◆ DOCUMENT EXTRACT ◆
How does a business car loan work
A business car loan, also known as a commercial car loan, is a type of finance that you can use to purchase a vehicle for your business.
Cars, vans, and certain types of trucks are covered by these loans. Business car loans are similar to personal car loans in that you borrow money to buy a car and then repay it over time, plus interest.
People and businesses seeking financing for vehicles to be used in their businesses or for their workers are eligible for car loans.
We can save you time and money by finding you the best business car finance from hundreds of loans offered by almost 30 lenders. We do the the hard work so you can concentrate on doing business.
Business car loans come in a few different varieties that work in different ways. What they all have in common is that they allow you to get the vehicles you need to conduct your business without having to pay for the full cost up front. This frees up funds to be used for other business needs. You then make regular repayments to the lender which can be funded with business revenue.

◆ JOB 1 ◆
Extract every line of the rows that contains the string "instrumentName".
The business car loan text and the rows were taken from separate, unrelated sources.

◆ SOURCE RECORDS ◆
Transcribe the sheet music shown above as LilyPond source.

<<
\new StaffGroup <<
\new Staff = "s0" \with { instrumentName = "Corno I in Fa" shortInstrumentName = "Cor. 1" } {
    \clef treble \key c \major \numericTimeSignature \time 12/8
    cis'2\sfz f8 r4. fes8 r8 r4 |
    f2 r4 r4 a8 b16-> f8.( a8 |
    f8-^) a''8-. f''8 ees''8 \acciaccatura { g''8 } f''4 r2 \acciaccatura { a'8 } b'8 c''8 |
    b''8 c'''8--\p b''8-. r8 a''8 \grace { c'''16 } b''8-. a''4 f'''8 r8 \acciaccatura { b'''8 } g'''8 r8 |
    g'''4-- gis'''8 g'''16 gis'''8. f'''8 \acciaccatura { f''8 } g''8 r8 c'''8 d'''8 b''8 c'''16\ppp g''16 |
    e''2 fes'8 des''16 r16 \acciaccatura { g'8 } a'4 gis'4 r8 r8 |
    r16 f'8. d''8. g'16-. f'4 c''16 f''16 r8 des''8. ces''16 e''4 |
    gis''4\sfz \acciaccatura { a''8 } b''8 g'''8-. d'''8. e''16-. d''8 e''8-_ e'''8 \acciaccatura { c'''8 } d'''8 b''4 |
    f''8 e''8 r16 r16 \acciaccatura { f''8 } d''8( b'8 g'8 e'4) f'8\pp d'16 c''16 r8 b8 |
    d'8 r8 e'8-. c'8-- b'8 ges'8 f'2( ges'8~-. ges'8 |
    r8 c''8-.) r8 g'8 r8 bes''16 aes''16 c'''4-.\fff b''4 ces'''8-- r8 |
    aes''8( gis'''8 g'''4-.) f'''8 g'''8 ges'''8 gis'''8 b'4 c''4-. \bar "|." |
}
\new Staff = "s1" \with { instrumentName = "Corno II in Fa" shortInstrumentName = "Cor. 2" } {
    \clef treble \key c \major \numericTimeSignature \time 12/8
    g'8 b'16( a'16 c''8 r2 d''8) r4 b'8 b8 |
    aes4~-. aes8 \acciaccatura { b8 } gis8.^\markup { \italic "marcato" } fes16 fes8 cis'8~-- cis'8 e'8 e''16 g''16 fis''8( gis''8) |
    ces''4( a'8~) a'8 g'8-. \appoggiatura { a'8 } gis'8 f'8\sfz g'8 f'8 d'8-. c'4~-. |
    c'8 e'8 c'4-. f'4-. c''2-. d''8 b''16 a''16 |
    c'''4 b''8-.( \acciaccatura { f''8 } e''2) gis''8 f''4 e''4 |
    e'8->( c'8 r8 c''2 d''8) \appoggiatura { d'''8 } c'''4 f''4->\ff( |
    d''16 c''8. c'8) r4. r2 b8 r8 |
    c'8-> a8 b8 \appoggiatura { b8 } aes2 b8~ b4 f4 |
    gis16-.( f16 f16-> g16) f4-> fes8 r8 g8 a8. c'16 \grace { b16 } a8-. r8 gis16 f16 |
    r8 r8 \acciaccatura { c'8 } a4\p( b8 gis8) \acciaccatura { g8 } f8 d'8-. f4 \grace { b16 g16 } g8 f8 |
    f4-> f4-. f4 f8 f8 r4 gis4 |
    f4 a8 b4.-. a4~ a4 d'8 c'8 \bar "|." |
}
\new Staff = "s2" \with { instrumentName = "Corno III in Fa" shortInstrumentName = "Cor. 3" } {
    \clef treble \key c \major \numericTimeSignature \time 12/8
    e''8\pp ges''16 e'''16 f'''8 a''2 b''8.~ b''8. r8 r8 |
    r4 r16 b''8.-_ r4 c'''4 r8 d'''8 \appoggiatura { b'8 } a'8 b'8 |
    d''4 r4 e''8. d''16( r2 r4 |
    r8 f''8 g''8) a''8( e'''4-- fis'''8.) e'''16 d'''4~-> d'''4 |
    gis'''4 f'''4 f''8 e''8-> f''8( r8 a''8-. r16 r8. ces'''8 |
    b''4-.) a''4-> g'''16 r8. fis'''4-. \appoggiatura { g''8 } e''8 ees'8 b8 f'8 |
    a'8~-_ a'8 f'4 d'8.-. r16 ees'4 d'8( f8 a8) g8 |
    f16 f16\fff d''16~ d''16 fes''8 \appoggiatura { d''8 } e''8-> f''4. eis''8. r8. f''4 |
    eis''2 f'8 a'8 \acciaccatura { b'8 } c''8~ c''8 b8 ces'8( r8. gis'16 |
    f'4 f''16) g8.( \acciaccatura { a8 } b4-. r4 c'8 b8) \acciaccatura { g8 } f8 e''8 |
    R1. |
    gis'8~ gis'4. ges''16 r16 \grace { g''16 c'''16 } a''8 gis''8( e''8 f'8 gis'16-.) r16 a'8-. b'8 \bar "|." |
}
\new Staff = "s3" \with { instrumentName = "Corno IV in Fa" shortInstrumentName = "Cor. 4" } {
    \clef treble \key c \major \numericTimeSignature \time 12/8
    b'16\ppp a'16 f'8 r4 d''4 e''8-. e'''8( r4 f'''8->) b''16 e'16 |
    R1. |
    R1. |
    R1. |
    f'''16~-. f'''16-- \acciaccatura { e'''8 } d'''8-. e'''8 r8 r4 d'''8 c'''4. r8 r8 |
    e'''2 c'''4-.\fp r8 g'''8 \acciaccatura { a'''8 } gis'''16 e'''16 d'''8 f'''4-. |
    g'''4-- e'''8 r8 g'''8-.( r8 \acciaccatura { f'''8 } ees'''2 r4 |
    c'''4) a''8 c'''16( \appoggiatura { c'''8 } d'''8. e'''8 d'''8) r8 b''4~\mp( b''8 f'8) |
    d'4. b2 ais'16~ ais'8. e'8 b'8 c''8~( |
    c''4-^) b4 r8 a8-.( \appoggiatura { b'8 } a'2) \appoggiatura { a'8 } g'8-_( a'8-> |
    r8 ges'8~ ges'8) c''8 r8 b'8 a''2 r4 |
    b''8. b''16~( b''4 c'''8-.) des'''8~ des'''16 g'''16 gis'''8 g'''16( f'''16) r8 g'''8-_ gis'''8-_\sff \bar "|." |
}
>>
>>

◆ JOB 2 ◆
Write a continuation of the business car loan text that picks up after its final sentence.

◆ WRITTEN ANSWER 1 ◆
\new Staff = "s0" \with { instrumentName = "Corno I in Fa" shortInstrumentName = "Cor. 1" } {
\new Staff = "s1" \with { instrumentName = "Corno II in Fa" shortInstrumentName = "Cor. 2" } {
\new Staff = "s2" \with { instrumentName = "Corno III in Fa" shortInstrumentName = "Cor. 3" } {
\new Staff = "s3" \with { instrumentName = "Corno IV in Fa" shortInstrumentName = "Cor. 4" } {

◆ WRITTEN ANSWER 2 ◆
Benefits of business car loans
When you’re buying a car you have two options. Either pay cash for it upfront or finance it with a loan. While car finance might be something you’ve shied away from in the past, there are some advantages of going with this option.
You can get a loan for the entire cost of the vehicle. You don't have to wait until you've saved up all or even a portion of the money if you need a car right now. In just the time it takes to prepare your vehicle and organise the paperwork, you can drive away in a new automobile. Car financing makes a lot of sense if the monthly loan payments are affordable.
Vehicle financing may be tax deductible. If you own a business and it borrows money to buy a company car, the finance charges may be tax deductible. Check with your accountant, but typically you can deduct interest on a car loan, insurance payments, repairs, and maintenance, among other things.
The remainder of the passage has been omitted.